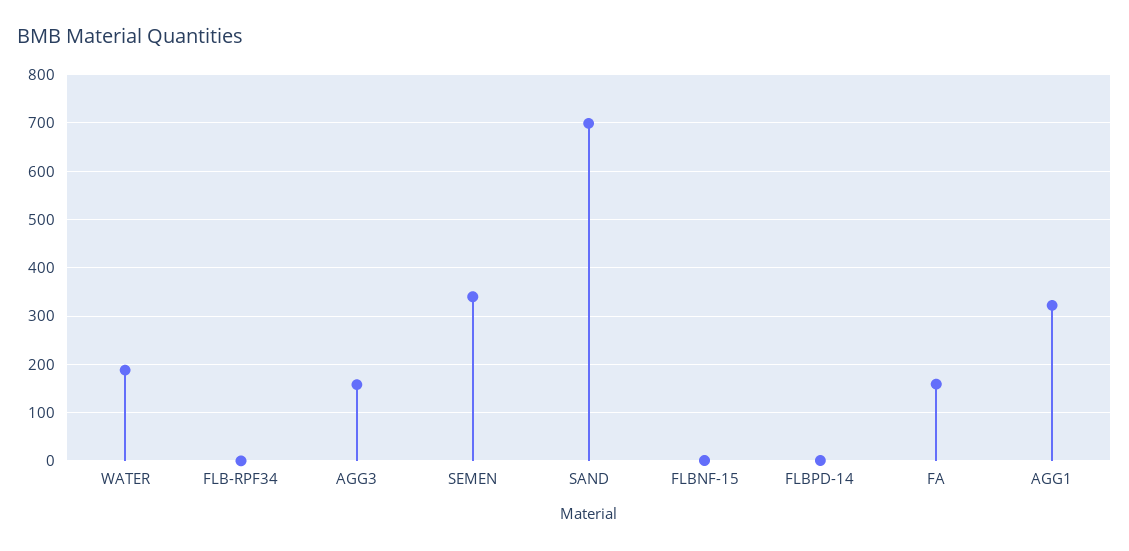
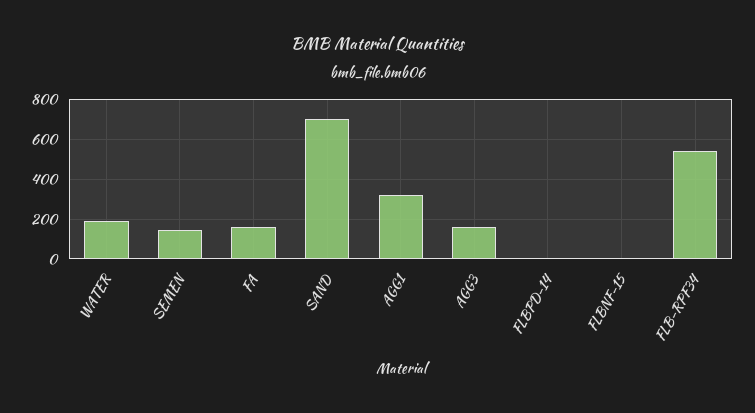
  {
    "WATER": 180,
-   "FLB-RPF34": 0,
+   "FLB-RPF34": 550,
    "AGG3": 160,
-   "SEMEN": 340,
+   "SEMEN": 150,
    "SAND": 700,
    "FLBNF-15": 0,
    "FLBPD-14": 0,
    "FA": 160,
    "AGG1": 320
  }

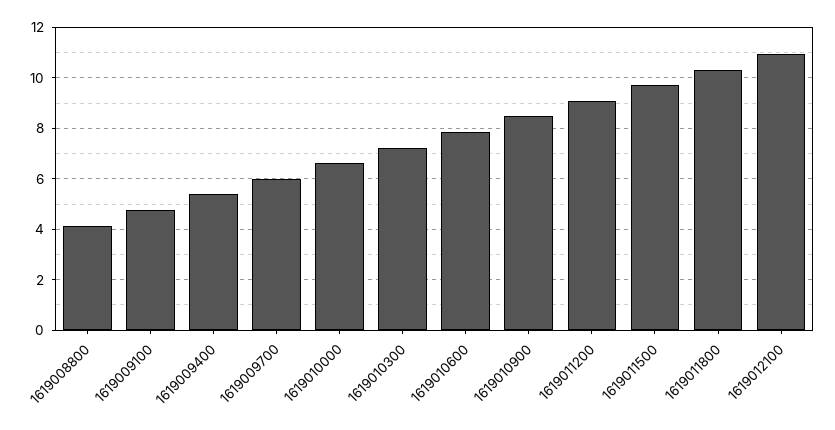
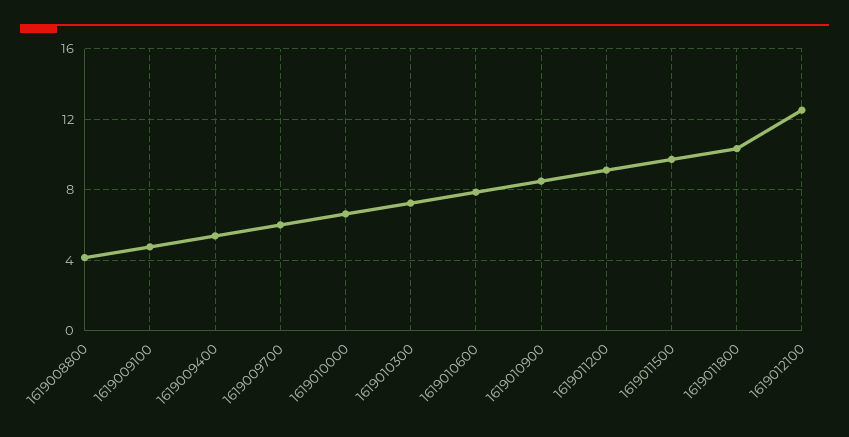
  {
    "1619008800": 4.25,
    "1619009100": 4.75,
    "1619009400": 5.5,
    "1619009700": 6,
    "1619010000": 6.5,
    "1619010300": 7.25,
    "1619010600": 7.75,
    "1619010900": 8.5,
    "1619011200": 9,
    "1619011500": 9.75,
    "1619011800": 10.25,
-   "1619012100": 11
+   "1619012100": 12.5
  }

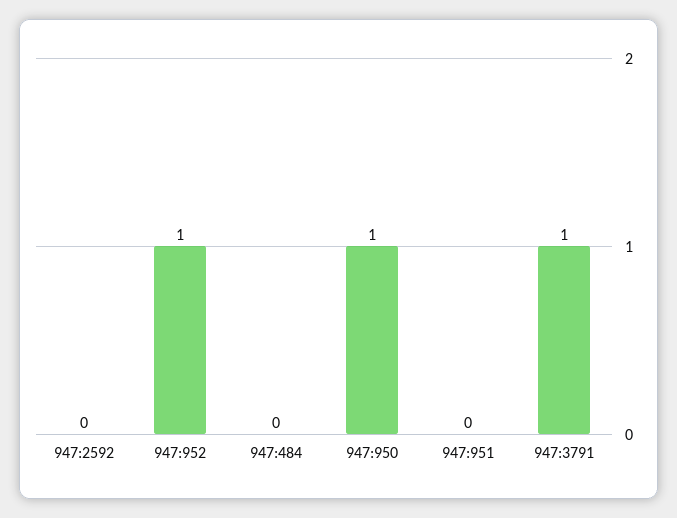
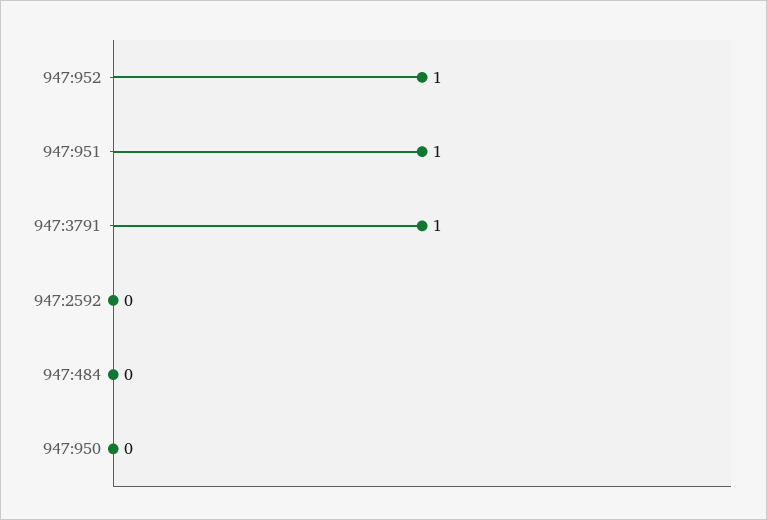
  {
    "947:2592": 0,
    "947:952": 1,
    "947:484": 0,
-   "947:950": 1,
+   "947:950": 0,
-   "947:951": 0,
+   "947:951": 1,
    "947:3791": 1
  }

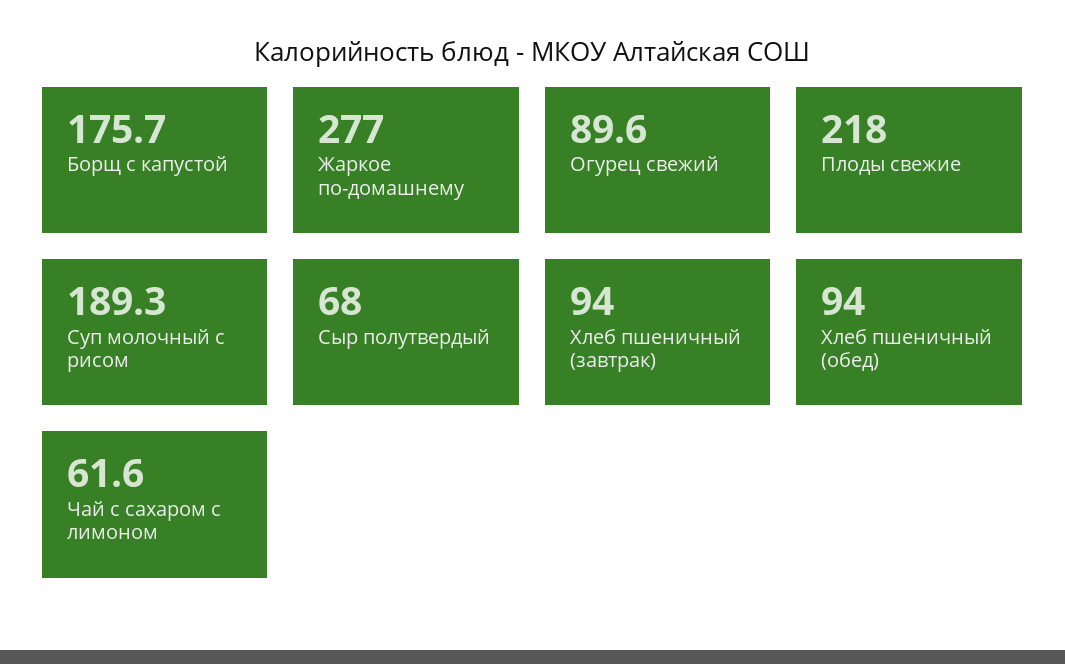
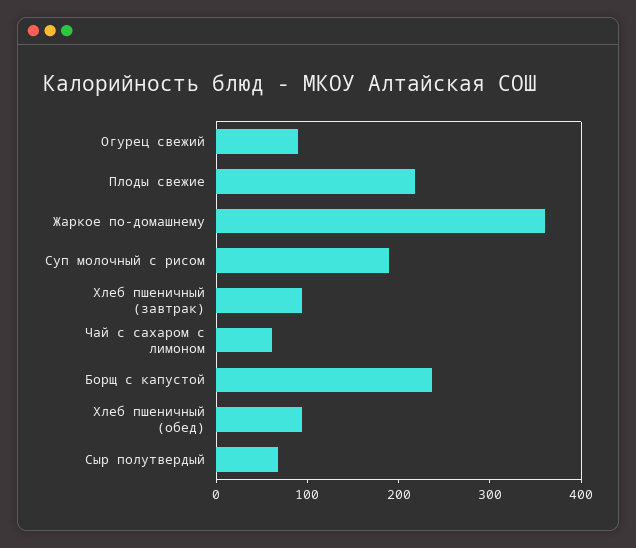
  {
-   "Борщ с капустой": 175.7,
+   "Борщ с капустой": 240,
-   "Жаркое по-домашнему": 277,
+   "Жаркое по-домашнему": 360,
    "Огурец свежий": 89.6,
    "Плоды свежие": 218,
    "Суп молочный с рисом": 189.3,
    "Сыр полутвердый": 68,
    "Хлеб пшеничный (завтрак)": 94,
    "Хлеб пшеничный (обед)": 94,
    "Чай с сахаром с лимоном": 61.6
  }

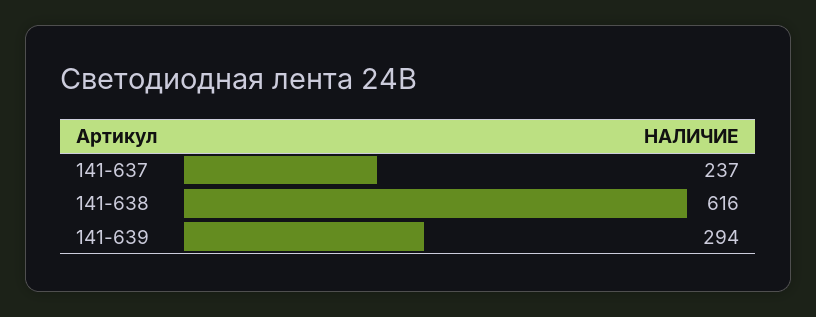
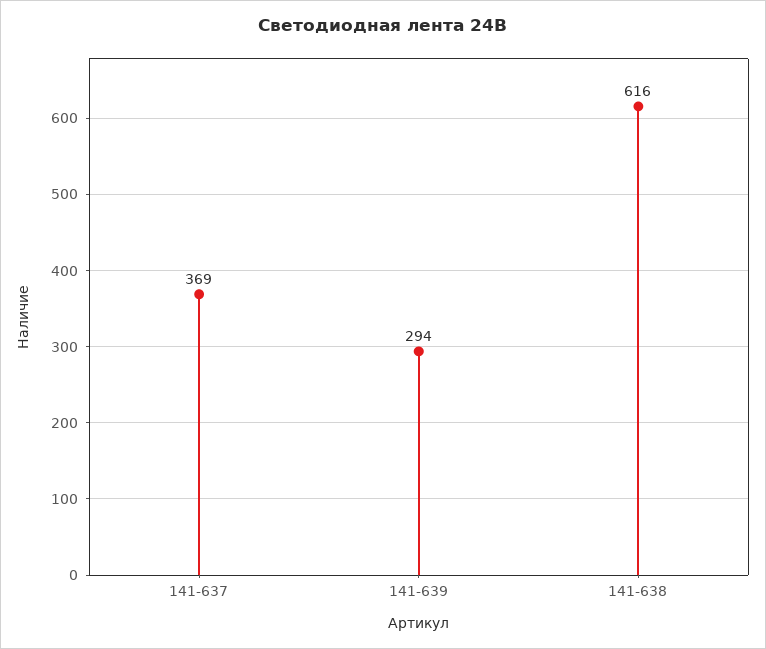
  {
-   "141-637": 237,
+   "141-637": 369,
    "141-638": 616,
    "141-639": 294
  }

_ _ _ _ _

__Work required__: Return every record exactly. Pictures stay out.

__Your solution__:
  {
    "WATER": 180,
-   "FLB-RPF34": 0,
+   "FLB-RPF34": 550,
    "AGG3": 160,
-   "SEMEN": 340,
+   "SEMEN": 150,
    "SAND": 700,
    "FLBNF-15": 0,
    "FLBPD-14": 0,
    "FA": 160,
    "AGG1": 320
  }

  {
    "1619008800": 4.25,
    "1619009100": 4.75,
    "1619009400": 5.5,
    "1619009700": 6,
    "1619010000": 6.5,
    "1619010300": 7.25,
    "1619010600": 7.75,
    "1619010900": 8.5,
    "1619011200": 9,
    "1619011500": 9.75,
    "1619011800": 10.25,
-   "1619012100": 11
+   "1619012100": 12.5
  }

  {
    "947:2592": 0,
    "947:952": 1,
    "947:484": 0,
-   "947:950": 1,
+   "947:950": 0,
-   "947:951": 0,
+   "947:951": 1,
    "947:3791": 1
  }

  {
-   "Борщ с капустой": 175.7,
+   "Борщ с капустой": 240,
-   "Жаркое по-домашнему": 277,
+   "Жаркое по-домашнему": 360,
    "Огурец свежий": 89.6,
    "Плоды свежие": 218,
    "Суп молочный с рисом": 189.3,
    "Сыр полутвердый": 68,
    "Хлеб пшеничный (завтрак)": 94,
    "Хлеб пшеничный (обед)": 94,
    "Чай с сахаром с лимоном": 61.6
  }

  {
-   "141-637": 237,
+   "141-637": 369,
    "141-638": 616,
    "141-639": 294
  }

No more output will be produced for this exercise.